Des lacunes et des fissures

C’est au lieu-dit "La Dionne" que l’on trouve le pont saint-Ange, sur la commune de Varces-Allières-et-Risset. Datant d’une centaine d’années environ, l’ouvrage, sous lequel s’écoule le petit ruisseau de Pissechin, permet à la fois de desservir les hameaux de la Dionne et de Saint-Imbert (environ 15 foyers), tout comme le plateau de Saint-Ange exploité par l’activité forestière et agricole. Conçu en pierres maçonnées, le pont présentait des fissures dans la voûte et une désolidarisation de sa partie aval, conçue ultérieurement par rapport au reste de l’édifice.

Garantir l’activité forestière et les accès aux foyers

Au regard de l’état préoccupant et de la dégradation de l’ouvrage, la circulation sur celui-ci était limitée depuis deux ans aux véhicules inférieurs à 3,5 tonnes, notamment ceux des grumiers. Au regard des enjeux en termes de sécurité routière et de vie économique locale, la Métropole a décidé, en lien avec la commune, de reprendre entièrement l’ouvrage pour en garantir la capacité portante : l’édifice a été élargi de 6 à 10 mètres à l’aval et de 6 à 7 mètres à l’amont.

Le pont entièrement retiré

En préambule des travaux, la Métropole a d’abord pratiqué un suivi mensuel de l’ouvrage. Compte tenu des enseignements obtenus, le pont a dû être entièrement retiré et les fondations repensées. Seules ses parois latérales - qui soutenaient autrefois l’ouvrage - ont été conservées et consolidées, bien qu’elles ne servent désormais qu’à guider l’eau du ruisseau.

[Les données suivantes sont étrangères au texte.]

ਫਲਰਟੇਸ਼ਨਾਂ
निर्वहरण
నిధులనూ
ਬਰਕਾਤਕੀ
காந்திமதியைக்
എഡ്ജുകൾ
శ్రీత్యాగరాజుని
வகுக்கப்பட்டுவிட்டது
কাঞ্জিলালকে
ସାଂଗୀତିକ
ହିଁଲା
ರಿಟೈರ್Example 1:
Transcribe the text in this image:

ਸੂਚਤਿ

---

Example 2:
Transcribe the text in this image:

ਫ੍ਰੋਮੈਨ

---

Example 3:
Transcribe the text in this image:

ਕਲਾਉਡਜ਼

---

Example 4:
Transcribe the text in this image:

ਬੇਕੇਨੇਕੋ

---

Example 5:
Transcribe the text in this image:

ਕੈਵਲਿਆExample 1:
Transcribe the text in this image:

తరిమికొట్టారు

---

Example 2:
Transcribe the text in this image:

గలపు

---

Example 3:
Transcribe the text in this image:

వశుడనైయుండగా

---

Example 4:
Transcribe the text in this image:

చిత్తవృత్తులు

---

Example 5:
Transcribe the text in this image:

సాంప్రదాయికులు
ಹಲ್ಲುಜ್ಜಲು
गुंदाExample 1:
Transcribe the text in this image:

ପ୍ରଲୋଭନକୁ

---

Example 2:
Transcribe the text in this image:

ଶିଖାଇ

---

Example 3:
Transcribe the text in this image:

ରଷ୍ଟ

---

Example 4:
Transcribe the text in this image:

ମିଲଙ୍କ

Un ouvrage stabilisé et sécurisé

©Grenoble-Alpes Métropole / Lucas Frangella Le nouveau pont Saint-Ange, à Varces, entièrement reconstruit.Les nouvelles fondations assurent désormais une parfaite solidité de l’ouvrage. Une dizaine de pieux, longs de 6 à 8 mètres, permettent d’aller chercher en profondeur un terrain ferme afin de garantir la solidité et la stabilité du tablier, composé de 6 dalles en béton armé. Des barrières de sécurité ont été ajoutées pour achever de sécuriser l’édifice.

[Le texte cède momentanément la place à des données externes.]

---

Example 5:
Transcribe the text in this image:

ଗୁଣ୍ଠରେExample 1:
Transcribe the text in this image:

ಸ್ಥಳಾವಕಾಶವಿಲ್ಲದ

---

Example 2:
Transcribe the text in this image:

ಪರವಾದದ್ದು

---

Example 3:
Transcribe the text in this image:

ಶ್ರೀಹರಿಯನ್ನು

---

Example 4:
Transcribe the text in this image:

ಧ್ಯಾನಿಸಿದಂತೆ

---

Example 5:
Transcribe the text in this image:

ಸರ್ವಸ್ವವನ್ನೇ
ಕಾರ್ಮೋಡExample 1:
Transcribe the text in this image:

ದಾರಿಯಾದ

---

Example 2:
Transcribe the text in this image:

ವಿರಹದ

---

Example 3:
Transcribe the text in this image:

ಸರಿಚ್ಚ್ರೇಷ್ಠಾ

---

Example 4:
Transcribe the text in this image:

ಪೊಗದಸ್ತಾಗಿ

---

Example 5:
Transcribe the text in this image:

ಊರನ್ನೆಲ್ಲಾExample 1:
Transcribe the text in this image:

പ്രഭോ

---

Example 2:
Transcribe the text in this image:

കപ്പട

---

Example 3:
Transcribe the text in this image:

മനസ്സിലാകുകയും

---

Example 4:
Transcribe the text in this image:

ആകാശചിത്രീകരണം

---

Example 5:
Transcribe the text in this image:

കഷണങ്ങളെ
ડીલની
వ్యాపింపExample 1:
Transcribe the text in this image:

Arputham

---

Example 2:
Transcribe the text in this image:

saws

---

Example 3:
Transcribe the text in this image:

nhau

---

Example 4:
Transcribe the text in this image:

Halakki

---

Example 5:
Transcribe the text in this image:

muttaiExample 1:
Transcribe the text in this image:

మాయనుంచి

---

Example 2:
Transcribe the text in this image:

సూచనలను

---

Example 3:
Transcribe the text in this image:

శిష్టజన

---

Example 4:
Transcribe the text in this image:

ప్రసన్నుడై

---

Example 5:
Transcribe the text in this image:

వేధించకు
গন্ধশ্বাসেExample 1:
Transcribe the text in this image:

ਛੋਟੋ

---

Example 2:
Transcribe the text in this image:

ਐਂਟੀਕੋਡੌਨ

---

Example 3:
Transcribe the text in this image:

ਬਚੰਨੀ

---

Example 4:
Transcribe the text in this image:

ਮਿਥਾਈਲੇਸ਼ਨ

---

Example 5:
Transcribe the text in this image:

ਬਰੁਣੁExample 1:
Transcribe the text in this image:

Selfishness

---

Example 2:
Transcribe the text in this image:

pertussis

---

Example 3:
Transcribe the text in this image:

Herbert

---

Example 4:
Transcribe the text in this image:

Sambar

Travailler sans bloquer la route

Durant toute la période des travaux, qui a débuté fin août et qui s’est terminée un mois plus tôt, et pour ne pas porter atteinte au nécessaire maintien de l’activité sur place et aux déplacements des habitants, en particulier des riverains des hameaux de la Dionne et de St Imbert, un feu de chantier (« alternat ») a été installé sur une petite portion de la route. Tandis que certains grumiers ont pu utiliser un chemin auxiliaire. Des coupes de bois sur le plateau ont enfin pu être décalées.

Réaménagement de la rue de Bardonnanche

Voir l'image en grand ©Grenoble-Alpes Métropole / Lucas Frangella Rue de Bardonnanche, devant le groupe scolaire MallerinL’inauguration s’est poursuivie par une visite du chantier de réaménagement des espaces publics situés à proximité du groupe scolaire Mallerin. Une opération visant améliorer la sécurité et le stationnement aux abords de l’école, à fluidifier les déplacements de l’ensemble des usagers, automobilistes comme piétons. Une opération dans le cadre de laquelle 7 arbres sont plantés, une place de livraison créée afin de faciliter les livraisons des repas du groupe scolaire, tout comme deux arrêts de bus.

Financements :

  • Coût total du pont : 300 000 euros (Ville de Varces, 65 000 euros et Grenoble-Alpes Métropole, 235 000 euros).
  • Coût des travaux de la rue de Bardonnanche : 400 000€

La Métropole gère environ 1250 ouvrages d’art

Depuis le transfert au 1er janvier 2015 de la compétence voirie à la Métropole, suivi de celui des routes classées dans le domaine public départemental au 1er janvier 2017, la Métropole gère quelque 1250 ouvrages anciennement communaux et départementaux. D’ici 2020, la collectivité investit 2,6 millions d’€ pour la surveillance et l’entretien courants de ces édifices, et 20 millions d’€ pour les opérations de renouvellement et de réparations urgentes - dont 10 millions d’€ pour les ouvrages d’art en péril (une trentaine de cas) qui font actuellement l’objet d’une surveillance renforcée, d’une fermeture ou d’une restriction de la circulation.